History
- Name: MCP Altona
- Owner: Intership Navigation Co
- Operator: Mini Container Pool
- Port of registry: Liberia
- Builder: Shandong Huangai Shibuilding Co
- Launched: 20 March 2007
- Completed: 24 July 2007
- Identification: IMO number: 9371921; MMSI number: 525025074; Callsign: POGI;
- Status: Active

General characteristics
- Tonnage: 5,272 GT; 7,853 DWT;
- Length: 117 m
- Beam: 20
- Draft: 6.45 m
- Installed power: (Daihatsu 8DKM-28L) 2,500 kW
- Speed: 15 knots
- Capacity: 629 TEU

= MCP Altona =

Container vessel built by Shandong Huangai Shipbuilding Co in 2007

The MCP Altona is a 629 TEU container vessel built by Shandong Huangai Shipbuilding Co in 2007.

On December 23, 2010, while en route from the Port of Vancouver, Canada, to Zhanjiang, China, the ship ran into rough weather between Hawaii and Midway Islands, causing some containers of uranium concentrate to open.
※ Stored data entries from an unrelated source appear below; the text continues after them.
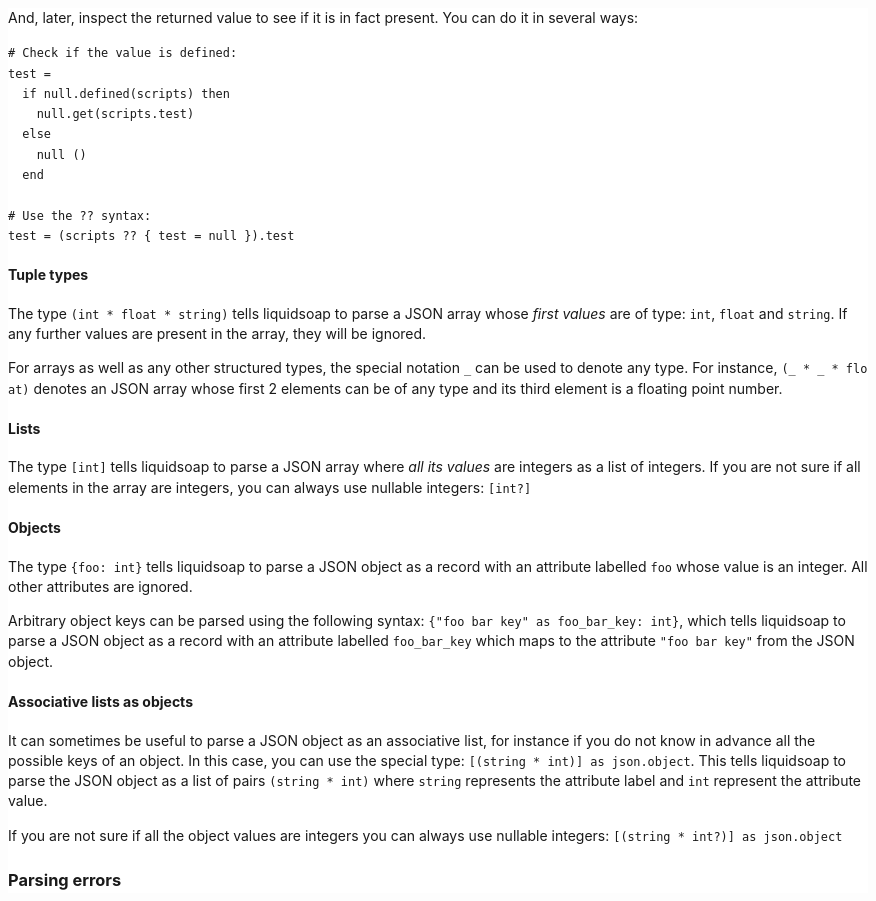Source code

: And, later, inspect the returned value to see if it is in fact present. You can do it in several ways:

```liquidsoap
# Check if the value is defined:
test =
  if null.defined(scripts) then
    null.get(scripts.test)
  else
    null ()
  end

# Use the ?? syntax:
test = (scripts ?? { test = null }).test
```

#### Tuple types

The type `(int * float * string)` tells liquidsoap to parse a JSON array whose _first values_ are of type: `int`, `float` and `string`. If any further values
are present in the array, they will be ignored.

For arrays as well as any other structured types, the special notation `_` can be used to denote any type. For instance, `(_ * _ * float)` denotes an JSON
array whose first 2 elements can be of any type and its third element is a floating point number.

#### Lists

The type `[int]` tells liquidsoap to parse a JSON array where _all its values_ are integers as a list of integers. If you are not sure if all elements in the
array are integers, you can always use nullable integers: `[int?]`

#### Objects

The type `{foo: int}` tells liquidsoap to parse a JSON object as a record with an attribute labelled `foo` whose value is an integer. All other
attributes are ignored.

Arbitrary object keys can be parsed using the following syntax: `{"foo bar key" as foo_bar_key: int}`, which tells liquidsoap to parse a JSON object
as a record with an attribute labelled `foo_bar_key` which maps to the attribute `"foo bar key"` from the JSON object.

#### Associative lists as objects

It can sometimes be useful to parse a JSON object as an associative list, for instance if you do not know in advance all the possible keys of
an object. In this case, you can use the special type: `[(string * int)] as json.object`. This tells liquidsoap to parse the JSON object as a list
of pairs `(string * int)` where `string` represents the attribute label and `int` represent the attribute value.

If you are not sure if all the object values are integers you can always use nullable integers: `[(string * int?)] as json.object`

### Parsing errors
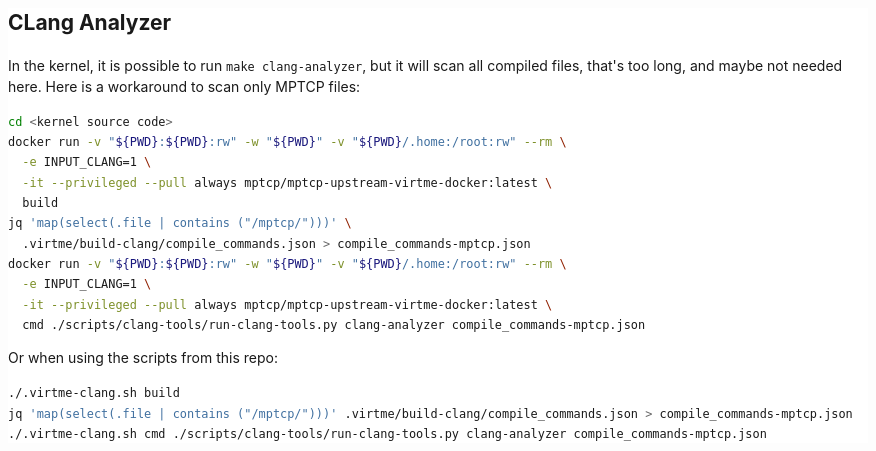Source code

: ## CLang Analyzer

In the kernel, it is possible to run `make clang-analyzer`, but it will scan all
compiled files, that's too long, and maybe not needed here. Here is a workaround
to scan only MPTCP files:

```bash
cd <kernel source code>
docker run -v "${PWD}:${PWD}:rw" -w "${PWD}" -v "${PWD}/.home:/root:rw" --rm \
  -e INPUT_CLANG=1 \
  -it --privileged --pull always mptcp/mptcp-upstream-virtme-docker:latest \
  build
jq 'map(select(.file | contains ("/mptcp/")))' \
  .virtme/build-clang/compile_commands.json > compile_commands-mptcp.json
docker run -v "${PWD}:${PWD}:rw" -w "${PWD}" -v "${PWD}/.home:/root:rw" --rm \
  -e INPUT_CLANG=1 \
  -it --privileged --pull always mptcp/mptcp-upstream-virtme-docker:latest \
  cmd ./scripts/clang-tools/run-clang-tools.py clang-analyzer compile_commands-mptcp.json
```

Or when using the scripts from this repo:

```bash
./.virtme-clang.sh build
jq 'map(select(.file | contains ("/mptcp/")))' .virtme/build-clang/compile_commands.json > compile_commands-mptcp.json
./.virtme-clang.sh cmd ./scripts/clang-tools/run-clang-tools.py clang-analyzer compile_commands-mptcp.json
```
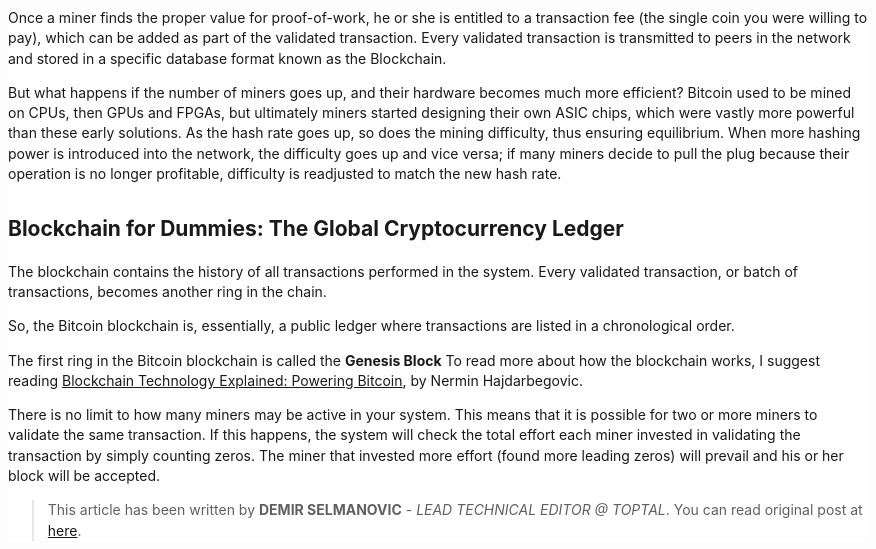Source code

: Once a miner finds the proper value for proof-of-work, he or she is entitled to a transaction fee (the single coin you were willing to pay), which can be added as part of the validated transaction. Every validated transaction is transmitted to peers in the network and stored in a specific database format known as the Blockchain.

But what happens if the number of miners goes up, and their hardware becomes much more efficient? Bitcoin used to be mined on CPUs, then GPUs and FPGAs, but ultimately miners started designing their own ASIC chips, which were vastly more powerful than these early solutions. As the hash rate goes up, so does the mining difficulty, thus ensuring equilibrium. When more hashing power is introduced into the network, the difficulty goes up and vice versa; if many miners decide to pull the plug because their operation is no longer profitable, difficulty is readjusted to match the new hash rate.

## Blockchain for Dummies: The Global Cryptocurrency Ledger

The blockchain contains the history of all transactions performed in the system. Every validated transaction, or batch of transactions, becomes another ring in the chain.

So, the Bitcoin blockchain is, essentially, a public ledger where transactions are listed in a chronological order.

The first ring in the Bitcoin blockchain is called the **Genesis Block**
To read more about how the blockchain works, I suggest reading [Blockchain Technology Explained: Powering Bitcoin](https://www.toptal.com/bitcoin/blockchain-technology-powering-bitcoin), by Nermin Hajdarbegovic.

There is no limit to how many miners may be active in your system. This means that it is possible for two or more miners to validate the same transaction. If this happens, the system will check the total effort each miner invested in validating the transaction by simply counting zeros. The miner that invested more effort (found more leading zeros) will prevail and his or her block will be accepted.

>This article has been written by **DEMIR SELMANOVIC** - *LEAD TECHNICAL EDITOR @ TOPTAL*. You can read original post at [here](https://www.toptal.com/bitcoin/cryptocurrency-for-dummies-bitcoin-and-beyond).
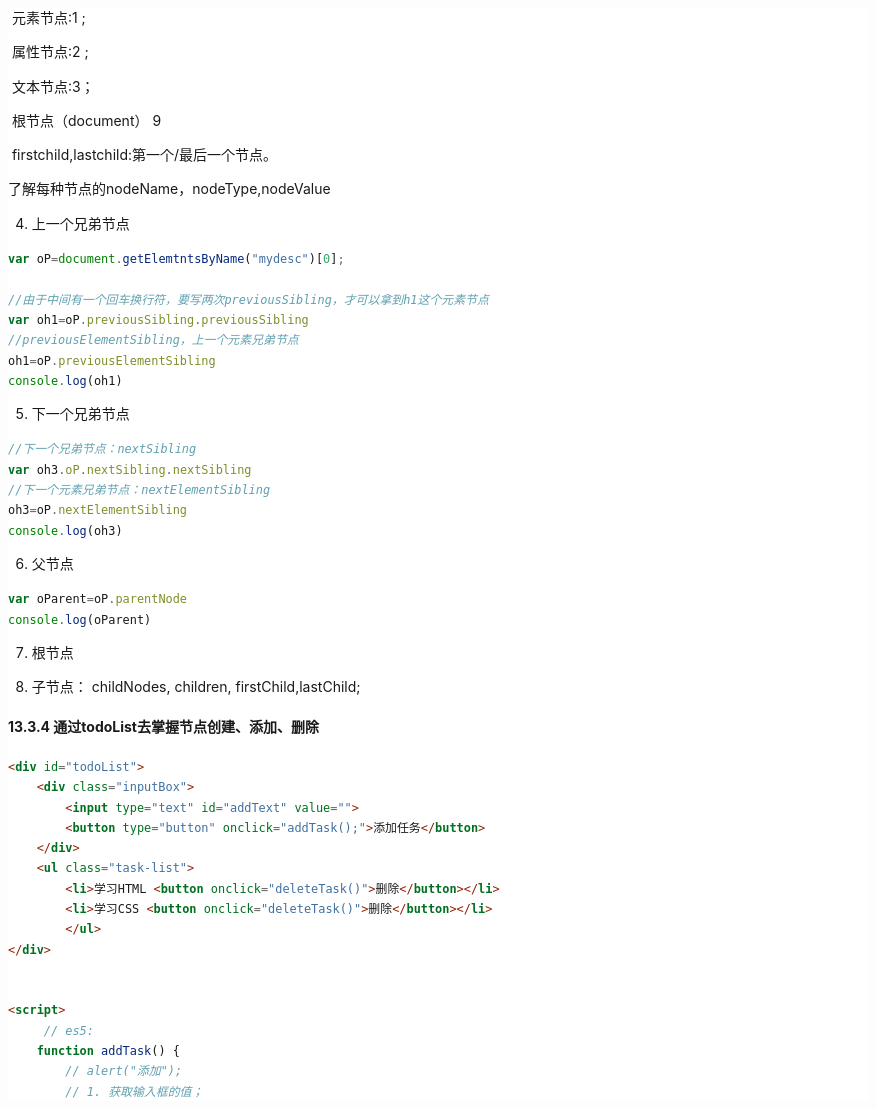 ​	元素节点:1 ;

​	属性节点:2 ;

​	文本节点:3；

​	根节点（document） 9

​	firstchild,lastchild:第一个/最后一个节点。

了解每种节点的nodeName，nodeType,nodeValue



4. 上一个兄弟节点

```js
var oP=document.getElemtntsByName("mydesc")[0];

//由于中间有一个回车换行符，要写两次previousSibling，才可以拿到h1这个元素节点
var oh1=oP.previousSibling.previousSibling
//previousElementSibling，上一个元素兄弟节点
oh1=oP.previousElementSibling
console.log(oh1)

```



5. 下一个兄弟节点

```js
//下一个兄弟节点：nextSibling
var oh3.oP.nextSibling.nextSibling
//下一个元素兄弟节点：nextElementSibling
oh3=oP.nextElementSibling
console.log(oh3)
```



6. 父节点

```js
var oParent=oP.parentNode
console.log(oParent)
```



7. 根节点

8. 子节点： childNodes, children, firstChild,lastChild; 



#### 13.3.4  通过todoList去掌握节点创建、添加、删除

```html
<div id="todoList">
	<div class="inputBox">
		<input type="text" id="addText" value="">
		<button type="button" onclick="addTask();">添加任务</button>
	</div>
	<ul class="task-list">
		<li>学习HTML <button onclick="deleteTask()">删除</button></li>
		<li>学习CSS <button onclick="deleteTask()">删除</button></li>
        </ul>
</div>


<script>
	 // es5:
	function addTask() {
        // alert("添加");
        // 1. 获取输入框的值；
```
On January 3, when Cameco became aware of the spill, it ordered the ship to return to Canada; the ship docked off Ladysmith, where the spill was inspected by Cameco, Transport Canada, and Canadian Nuclear Safety Commission. On January 20, the ship docked back in Vancouver to refuel and restock supplies. The ship had 24 sea containers, each containing up to 35 drums, for a total of 840 drums or 350,000 kg of uranium concentrate, on board.